Some experts say the rout may be a good thing for Wall Street in the long run, since it gives the Federal Reserve justification to more aggressively pare back the federal funds interest rate. The Fed has raised interest rates 11 times since March 2022, and experts previously had forecast two rate cuts for this year.

“In our view, the likelihood of three rate cuts this year has increased from two, and we now expect a 25 [basis point] rate cut in September, November, and December,” said Gregory Daco, chief economist at EY-Parthenon. “But it’s crucial to remember the Fed’s hawkish and inflation-wary stance, if the economy does not deteriorate significantly.”

Stephen Brown, deputy chief North America economist at Capital Economics, also wrote in an investor’s note midday that while “the risk of a hard landing has increased” the most likely outcome for the economy is a soft landing where inflation is finally tamed and employment and growth remain fairly strong.
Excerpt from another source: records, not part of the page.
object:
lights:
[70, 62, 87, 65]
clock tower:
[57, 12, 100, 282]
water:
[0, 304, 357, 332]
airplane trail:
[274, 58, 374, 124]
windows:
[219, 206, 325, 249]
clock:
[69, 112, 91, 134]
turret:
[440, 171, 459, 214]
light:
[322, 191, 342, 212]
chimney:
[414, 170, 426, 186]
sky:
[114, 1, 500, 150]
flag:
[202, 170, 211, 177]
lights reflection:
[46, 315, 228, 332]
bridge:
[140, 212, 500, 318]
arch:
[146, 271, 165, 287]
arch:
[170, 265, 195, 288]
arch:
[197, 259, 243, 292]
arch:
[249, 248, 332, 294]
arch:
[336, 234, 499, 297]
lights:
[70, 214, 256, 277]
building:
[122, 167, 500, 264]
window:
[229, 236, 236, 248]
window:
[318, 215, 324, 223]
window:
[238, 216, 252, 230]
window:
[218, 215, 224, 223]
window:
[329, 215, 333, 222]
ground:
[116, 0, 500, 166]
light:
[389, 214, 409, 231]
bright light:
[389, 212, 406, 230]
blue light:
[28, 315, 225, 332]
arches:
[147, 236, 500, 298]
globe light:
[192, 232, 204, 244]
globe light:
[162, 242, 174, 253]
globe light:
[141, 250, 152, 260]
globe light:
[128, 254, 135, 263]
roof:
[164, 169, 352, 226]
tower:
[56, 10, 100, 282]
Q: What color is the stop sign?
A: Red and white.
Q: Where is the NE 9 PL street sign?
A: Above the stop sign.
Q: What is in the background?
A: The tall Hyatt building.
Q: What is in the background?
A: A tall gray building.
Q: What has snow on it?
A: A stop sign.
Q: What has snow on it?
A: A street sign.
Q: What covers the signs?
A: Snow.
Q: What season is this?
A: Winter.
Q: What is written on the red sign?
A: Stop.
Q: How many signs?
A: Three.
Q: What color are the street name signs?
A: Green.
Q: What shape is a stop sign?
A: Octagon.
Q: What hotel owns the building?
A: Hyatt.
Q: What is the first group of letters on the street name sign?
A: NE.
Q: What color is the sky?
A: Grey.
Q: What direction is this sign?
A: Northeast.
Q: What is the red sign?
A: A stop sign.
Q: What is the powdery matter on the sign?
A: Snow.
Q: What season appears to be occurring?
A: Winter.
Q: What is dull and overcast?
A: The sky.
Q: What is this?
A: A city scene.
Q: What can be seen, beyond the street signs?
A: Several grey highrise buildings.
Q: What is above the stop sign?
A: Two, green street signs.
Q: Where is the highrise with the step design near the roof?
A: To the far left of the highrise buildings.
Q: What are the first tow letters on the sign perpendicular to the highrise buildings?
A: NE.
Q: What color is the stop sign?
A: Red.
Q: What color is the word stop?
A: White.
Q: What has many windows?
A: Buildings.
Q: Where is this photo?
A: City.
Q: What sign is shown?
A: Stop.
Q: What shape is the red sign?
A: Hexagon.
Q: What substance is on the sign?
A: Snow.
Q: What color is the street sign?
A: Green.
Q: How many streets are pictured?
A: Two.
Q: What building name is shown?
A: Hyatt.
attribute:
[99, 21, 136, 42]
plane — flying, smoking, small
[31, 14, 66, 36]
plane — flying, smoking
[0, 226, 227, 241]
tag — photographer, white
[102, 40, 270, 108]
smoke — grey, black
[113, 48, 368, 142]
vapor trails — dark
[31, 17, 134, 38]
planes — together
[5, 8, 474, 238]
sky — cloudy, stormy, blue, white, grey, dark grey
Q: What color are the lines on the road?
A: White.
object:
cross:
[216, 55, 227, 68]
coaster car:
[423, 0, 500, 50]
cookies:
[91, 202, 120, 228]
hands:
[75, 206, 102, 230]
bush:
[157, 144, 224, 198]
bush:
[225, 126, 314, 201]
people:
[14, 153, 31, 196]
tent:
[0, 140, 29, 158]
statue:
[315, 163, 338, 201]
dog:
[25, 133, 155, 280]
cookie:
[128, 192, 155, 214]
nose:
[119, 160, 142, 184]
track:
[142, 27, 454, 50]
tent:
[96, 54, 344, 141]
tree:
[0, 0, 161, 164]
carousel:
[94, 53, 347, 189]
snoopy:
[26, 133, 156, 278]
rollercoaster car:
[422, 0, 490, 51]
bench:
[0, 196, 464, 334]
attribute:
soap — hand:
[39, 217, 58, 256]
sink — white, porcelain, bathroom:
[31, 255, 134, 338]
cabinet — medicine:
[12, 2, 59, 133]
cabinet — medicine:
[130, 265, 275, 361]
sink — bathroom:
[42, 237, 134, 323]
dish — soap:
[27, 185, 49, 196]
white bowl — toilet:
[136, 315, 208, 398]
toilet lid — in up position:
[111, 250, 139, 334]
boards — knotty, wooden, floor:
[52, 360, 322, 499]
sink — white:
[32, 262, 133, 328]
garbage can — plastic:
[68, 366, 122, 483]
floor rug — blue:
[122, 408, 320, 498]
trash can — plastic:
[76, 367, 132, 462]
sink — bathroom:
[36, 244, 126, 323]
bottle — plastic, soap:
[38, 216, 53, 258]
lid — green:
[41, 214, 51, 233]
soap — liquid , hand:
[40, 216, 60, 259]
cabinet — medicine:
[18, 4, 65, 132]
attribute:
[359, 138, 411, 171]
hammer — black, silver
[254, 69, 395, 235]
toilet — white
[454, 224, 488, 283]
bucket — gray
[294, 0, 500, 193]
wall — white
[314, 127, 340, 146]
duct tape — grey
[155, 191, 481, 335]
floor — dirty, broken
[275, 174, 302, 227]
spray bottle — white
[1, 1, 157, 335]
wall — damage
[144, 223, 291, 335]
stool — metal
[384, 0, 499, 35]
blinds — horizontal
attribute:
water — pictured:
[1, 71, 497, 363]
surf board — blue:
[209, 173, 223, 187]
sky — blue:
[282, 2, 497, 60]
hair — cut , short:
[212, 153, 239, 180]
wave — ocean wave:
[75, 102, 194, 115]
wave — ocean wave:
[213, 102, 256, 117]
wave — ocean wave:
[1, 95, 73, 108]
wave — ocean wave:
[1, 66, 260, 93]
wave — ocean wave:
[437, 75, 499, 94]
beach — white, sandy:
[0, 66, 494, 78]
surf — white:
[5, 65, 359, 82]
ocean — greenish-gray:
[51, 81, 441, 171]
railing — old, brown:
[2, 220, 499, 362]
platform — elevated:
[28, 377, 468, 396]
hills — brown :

Economic data on Monday also should have a calming effect, albeit a minor one, for investors. The ISM services index for July, which was released on Monday, showed an increase to 51.4 from 48.8, which was the lowest it had been since 2009 not including the Covid-era shutdowns.

“The uptick in the ISM services will do little to reverse market jitters of a recession in the wake of Friday’s employment report, but it aligns with our view of an economy in transition rather than one on the brink of collapse,” Matthew Martin at Oxford Economics wrote in an investor’s note.

Martin noted investors had unrealistic expectations of a Fed rate cut in September — he predicts a 0.25% rate cut rather than the 0.5% cut some hope for — and that business activity is still in positive territory. “The six-month moving average [for the ISM services index] remains well above the level that would be consistent with a recession,” he wrote.